La dimensione demografica della Grecia. Poco distante dal nostro Paese: da Pantelleria sono 40 miglia, circa 70 km, che la separano da Kelibia.

Da Lampedusa circa 140 chilometri da Madhia, anche se poi la presenza dell’hotspot nella maggiore delle Pelagie fa indirizzare questi ragazzi dai mercanti di carne a Lampedusa.

LA VICINANZA

Se guardiamo la cartina dell’Europa sono un po’ meno dei 4.000 chilometri che separano la Sicilia dalla Finlandia o dei 2.500 che ci vogliono per arrivare in Polonia, con i quali siamo confederati.

Per questa vicinanza la Tunisia è stata parte dell’Impero Romano per circa 500 anni, compresi I 150 anni di dominio bizantino con quello Romano d’Oriente.

All’epoca la Tunisia faceva parte delle province africane ed era considerata il granaio di Roma. Vennero costruite grandiose opere pubbliche che ne fanno una regione ricca e interessante da vedere e conobbe una grande prosperità. I mosaici del Pardo sono talmente belli da meritare un viaggio.
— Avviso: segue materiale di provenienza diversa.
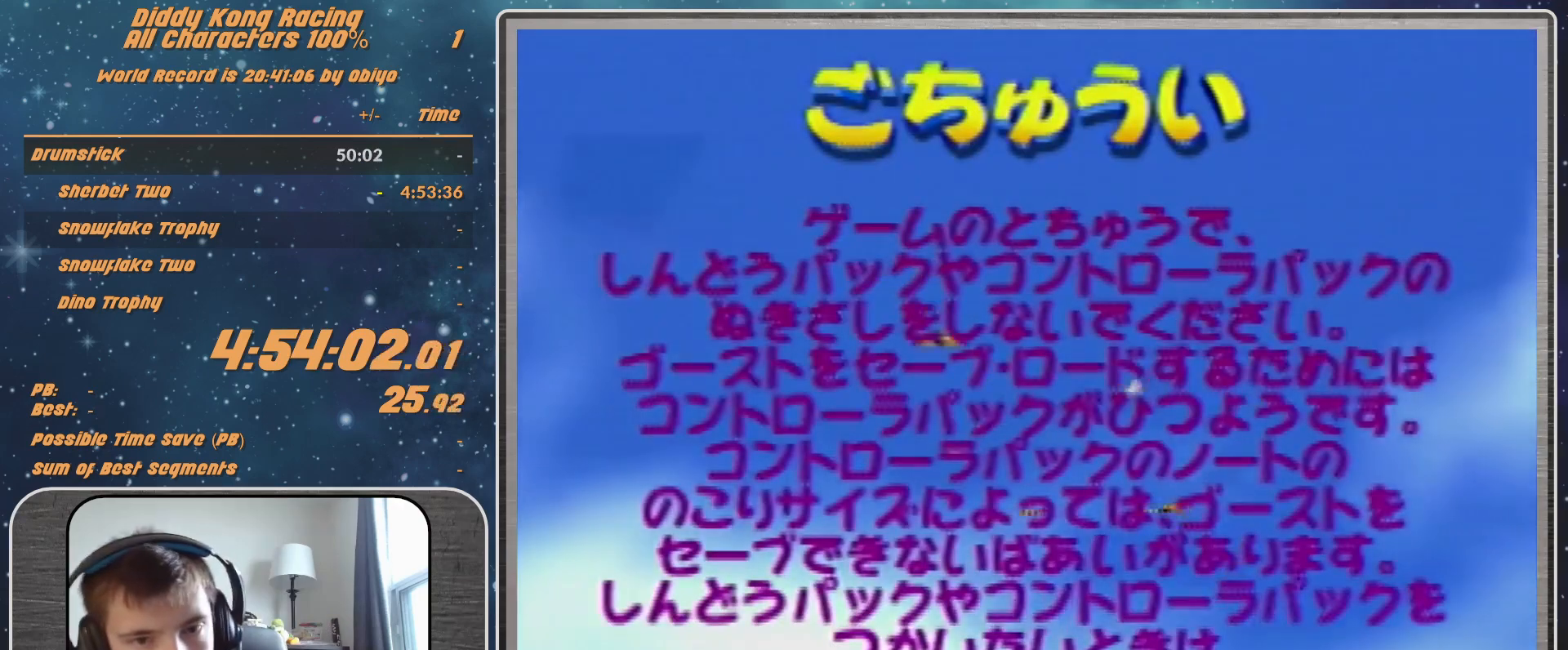
{"buttons": ["A"], "left_stick": "center", "events": [[33, "A", "down"], [100, "A", "up"], [200, "A", "down"], [267, "A", "up"], [300, "A", "down"], [367, "A", "up"], [467, "A", "down"]]}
Tutto questo quando il mondo si muoveva attorno a Roma. Recentemente, con la collusione della classe dirigente del triangolo Bologna Milano Venezia, diventati provincia della grande Germania, e noi periferia dell’impero, ovviamente il Nord Africa è diventato altro da cui difendersi, chiudendo porti e schierando motovedette a difesa. Malgrado i 6.000 pensionati italiani che vi hanno trasferito la loro residenza.

La Tunisia ha lo stesso clima della Sicilia nella parte Nord, infatti Ragusa in Sicilia è sotto il parallelo di Tunisi, più simile di quello finlandese. Certo, in questo momento pensare a come frenare il flusso in arrivo con i viaggi dei ministri Luciana Lamorgese e Luigi Di Maio e accordi per i rimpatri è un approccio corretto e forse l’unico possibile, visto peraltro che nella maggior parte dei casi si tratta di migranti economici.

IMPOSSIBILE FERMARLI

Ma la sensazione è che si vuole turare la diga con un dito. Infatti la legge dei vasi comunicanti prevede che laddove due recipienti siano in collegamento l’acqua di uno tenderà a passare nell’altro finché entrambi avranno lo stesso livello.

Il livello di cui parliamo è il reddito pro capite, e la differenza tra il mondo africano e quello europeo è così sperequato che non vi saranno motovedette o porti chiusi che impediranno l’ingresso a migliaia di giovani africani in cerca di una possibilità di futuro.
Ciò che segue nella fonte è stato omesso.